YOUR GOAL: Retype the passage from the Planet Nano text between "Scanning Electron Microscopy (SEM) of" and "an electron microscope.", inclusive.

***** DOCUMENT SEGMENT *****

Today, we visit Planet Nano. The University of Houston’s College of Engineering presents this series about the machines that make our civilization run, and the people whose ingenuity created them.
Welcome to Planet Nano! Scientists and engineers are now making nanostructures with increasingly exotic shapes. These are very, very tiny structures — a millionth to a billionth of a meter in size. They can look like ribbons, combs, fish bones, skeletons, nails, bridges, windmills, branches and forests.
Scanning Electron Microscopy (SEM) of carbon nanotubes with graphene branches [Wikipedia, BRStoner]
Let’s get a feel for this small scale. Imagine that we magnify our hair thickness to the size of a football field. The size of these nanostructures compared to our hair thickness is similar to the size of a football in that field. These tiny materials are essentially invisible to the naked eye — almost impossible to see under a light microscope. We see them only under an electron microscope.
Remember the days when a tiny carbon sphere with a size of a billionth of a meter called a “bucky ball” was a huge discovery? Kroto, Heath, Curl, O’Brien and Smalley initiated the path for more discoveries and developments in the field of nanomaterials. Now, we are making all kinds of complex forms at nanoscale — a billionth of a meter.
Buckminsterfullerene or “buckyball” C60 (lower left) and carbon nanotube (upper right) [Wikipedia]
Similar trends are occurring everywhere. The days when every actor’s skin looks perfect on the TV screen are over. Now, on high definition TV we can see the smallest details of skin, hair and more — not all complimentary. In high definition TV, details are controlled as much as possible — sometimes naturally and other times at the hands of a good makeup artist or post-photo-editor.
In the nano-material world, we can also see nanoparticles down to their smallest details, and the good news is that we can make and control those details. This in itself is a great human achievement. But there is much more to these nanomaterials.
Mesoporous silica (silicon dioxide) nanoparticles of various diameters (a)-(c) Transmission Electron Microscopy (TEM) images (d) Scanning Electron Microscopy (SEM) image [Wikipedia/Nandiyanto]
Because of their unique properties like high surface to volume ratio and nanoscale dimensions, these tiny materials are finding important practical applications. They can be used in cutting edge electronics, energy harvesting, energy storage, medicine and biotechnology among others.
And speaking of nano-forests, nano-skeletons and nano-fish bones, we may visualize tiny cities, jungles and oceans with their nano-objects. It’s a world of small things. It’s Planet Nano and we’ve just made a visit.
I’m Haleh Ardebili at the University of Houston, where we’re interested in the way inventive minds work.
Lao, JY, Wen, JG, Ren, ZF, “Hierarchical ZnO Nanostructures”, Nano Letters, Vol. 2, No. 11, pp 1287-1291, 2002
This episode was first aired on February 18, 2013.

***** GIVEN ENTRIES *****

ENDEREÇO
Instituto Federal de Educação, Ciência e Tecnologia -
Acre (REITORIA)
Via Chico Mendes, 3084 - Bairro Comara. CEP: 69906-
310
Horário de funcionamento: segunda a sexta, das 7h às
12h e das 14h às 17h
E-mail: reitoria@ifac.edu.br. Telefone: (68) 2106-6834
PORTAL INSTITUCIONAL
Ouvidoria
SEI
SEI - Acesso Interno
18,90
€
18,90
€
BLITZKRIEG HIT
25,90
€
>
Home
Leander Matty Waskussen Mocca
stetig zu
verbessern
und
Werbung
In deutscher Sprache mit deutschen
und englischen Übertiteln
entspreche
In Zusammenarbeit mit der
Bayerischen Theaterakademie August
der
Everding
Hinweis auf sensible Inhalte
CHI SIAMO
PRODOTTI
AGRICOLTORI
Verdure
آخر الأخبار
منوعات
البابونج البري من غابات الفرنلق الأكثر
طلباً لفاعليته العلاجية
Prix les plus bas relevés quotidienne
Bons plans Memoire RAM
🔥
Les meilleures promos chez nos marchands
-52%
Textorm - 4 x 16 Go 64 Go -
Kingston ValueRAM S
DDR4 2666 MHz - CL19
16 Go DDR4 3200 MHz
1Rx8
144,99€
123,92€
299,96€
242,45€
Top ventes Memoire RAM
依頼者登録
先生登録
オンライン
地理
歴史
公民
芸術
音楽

*****
***** GIVEN ENTRIES *****

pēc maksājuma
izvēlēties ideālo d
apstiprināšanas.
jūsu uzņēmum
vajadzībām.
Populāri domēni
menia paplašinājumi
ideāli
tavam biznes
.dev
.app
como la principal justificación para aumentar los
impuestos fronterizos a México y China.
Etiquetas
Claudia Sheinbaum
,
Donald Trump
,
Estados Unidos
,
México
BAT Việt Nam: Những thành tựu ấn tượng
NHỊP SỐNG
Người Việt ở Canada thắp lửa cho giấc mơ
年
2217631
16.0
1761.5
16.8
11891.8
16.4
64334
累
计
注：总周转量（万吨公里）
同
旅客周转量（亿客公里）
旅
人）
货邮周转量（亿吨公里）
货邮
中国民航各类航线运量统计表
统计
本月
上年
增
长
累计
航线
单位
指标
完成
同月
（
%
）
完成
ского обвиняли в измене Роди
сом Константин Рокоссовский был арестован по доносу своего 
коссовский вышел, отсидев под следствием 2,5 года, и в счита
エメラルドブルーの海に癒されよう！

*****

SOLUTION TO THE PROBLEM:
Scanning Electron Microscopy (SEM) of carbon nanotubes with graphene branches [Wikipedia, BRStoner]
Let’s get a feel for this small scale. Imagine that we magnify our hair thickness to the size of a football field. The size of these nanostructures compared to our hair thickness is similar to the size of a football in that field. These tiny materials are essentially invisible to the naked eye — almost impossible to see under a light microscope. We see them only under an electron microscope.